FORT McMURRAY, ALBERTA - Decades of open-pit mining have scarred northern Canada's forested landscape with massive, toxic ponds that are an eyesore for the oil industry and a flash point for environmentalists.

Now, facing a backlash, oil companies are combining forces to jointly develop technology for cleaning up the wet tailings -- a porridge of water, hydrocarbons, sand and clay left behind when a tar-like hydrocarbon called bitumen is extracted from mined oil sands.

The group effort is unprecedented among companies that pride themselves on guarding any information that might give competitors an edge.

"I can't think of any other collaboration of this magnitude, of this nature -- anywhere," said Eddie Lui, a 30-year industry veteran and the vice president of oil sands research and development at Alberta-based Imperial Oil, which is majority owned by Exxon Mobil Corp.

Imperial Oil and six other companies spent more than a year negotiating the details of their plan to join forces before agreeing last spring to create the Oil Sands Tailings Consortium.

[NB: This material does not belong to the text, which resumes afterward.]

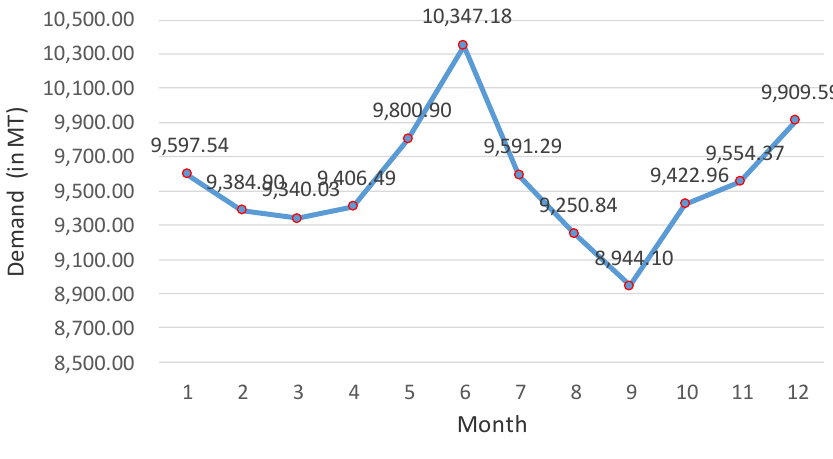
Fig. 4. Fluctuation demand of frozen meat in Indonesia with year period of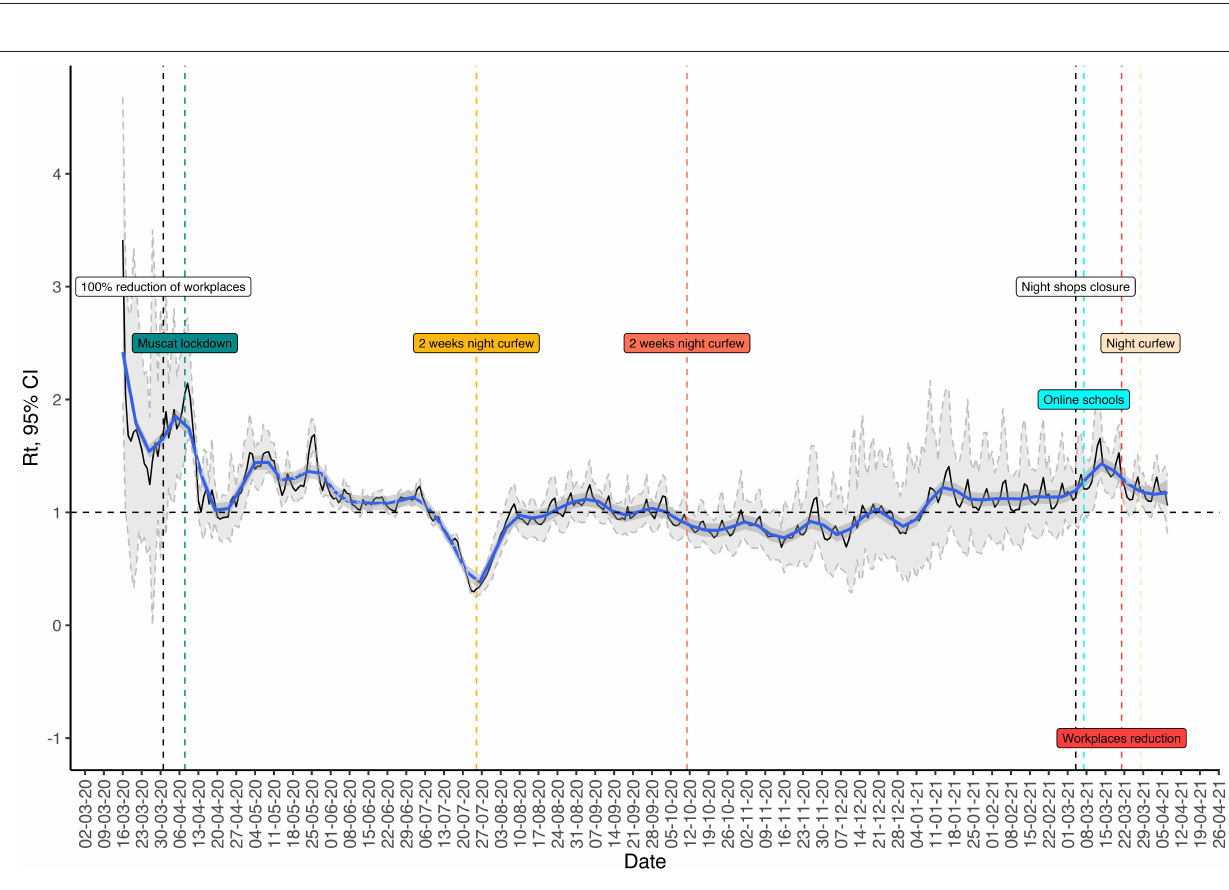
Frontiers in Public Health |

Under the final deal, they will pitch in money and research over the next five years -- even though it means sharing potentially lucrative intellectual property.

"We were very uncomfortable initially," Lui said of the discussions. "I wasn't too sure we were ever going to get there."

The collaboration already is spurring breakthroughs that could eliminate the need for more tailings ponds and speed up retirement of existing ones.

Separately, Houston-based ConocoPhillips has joined another oil company alliance that is focusing on reducing the environmental effects of methods for extracting bitumen deep underground without mining the sand that contains it.

Shared problem

In a unique collaboration, companies participating in the mining-focused Oil Sands Tailings Consortium have committed to spending more than $90 million this year to address their shared environmental problem. They are facing new Canadian regulations that require them to reduce the amount of wet tailings from their mining operations, as well as mounting pressure from shareholders to preserve and restore the landscape.

But environmental advocates dismiss the endeavor as window dressing. "These technologies [have] promise, but to count them as a fix is basically green-washing," said Danielle Droitsch, a senior adviser for international programs at the Natural Resources Defense Council. "They could eventually make a small dent in the growing problem, but that's only if they become universal in tar sands operations, and that's just not happening. There's actually way more public relations hype around the research and development than actual, on-the-ground performance."

In 2010, 22 percent of U.S. oil imports came from Canada, much of it from the country's vast oil sands reserves. Those numbers could jump if the Obama administration approves -- over the objections of environmentalists and some landowners -- the Keystone XL pipeline that would carry crude from Alberta to refineries on the Texas Gulf Coast.

The biggest challenge from four decades of oil sands mining has been the silt, water and hydrocarbons left after hot water is used to extract the bitumen. The tailings have been stored in massive ponds. Eventually, most of the sand and clay drop to the bottom of the ponds. A middle layer of "mature fine tailings" remains suspended in the water for decades.

Variety of approaches

Companies have been searching for ways to reduce the amount of tailings and the time it takes to dry them. The dry material can be used to backfill open mines.

Suncor, which owns Canada's oldest oil sands mine, is adding a chemical agent called a polymer flocculent to the mature fine tailings and spreading them out to dry in 14 days. It has allowed Suncor to cancel plans to build five new tailings ponds at its Millennium mine north of Fort McMurray, and it hopes to reclaim seven of its eight existing lakes.

Suncor has opened its research to competitors.

"The fact that they're not going to patent that process, or try to make others pay licensing fees to use it, is a big change in how technology has been developed in the past," said Jackie Forrest, an expert with the research firm IHS CERA. "That's a sign of things to come."

ConocoPhillips, which plans $1.5 billion in oil sands investments this year and claims Alberta oil sands reserves containing an estimated 15 billion barrels of oil equivalent, is working on ways to reduce the amount of steam used to soften the sticky, viscous material.

The company has joined Nexen, Suncor, Total and Statoil on that effort, and is preparing to test a plan for replacing some steam with a natural gas liquid mix to help draw out the bitumen.

"If you can reduce the steam-oil ratio, it requires less steam, it requires less natural gas to heat up the steam, and it [generates] less greenhouse gas emissions," said Nick Olds, a ConocoPhillips senior vice president.

But Droitsch, the Natural Resource Defense Council adviser, cautions that any technological improvements have to move beyond the drawing board or the number of tailings ponds will increase.

"There's a big disconnect between the technologies you're hearing about and what's actually happening with the growing ponds -- toxic lakes -- on the landscape," Droitsch said. "For these technologies to have an impact, regulators have to make sure that they become universal."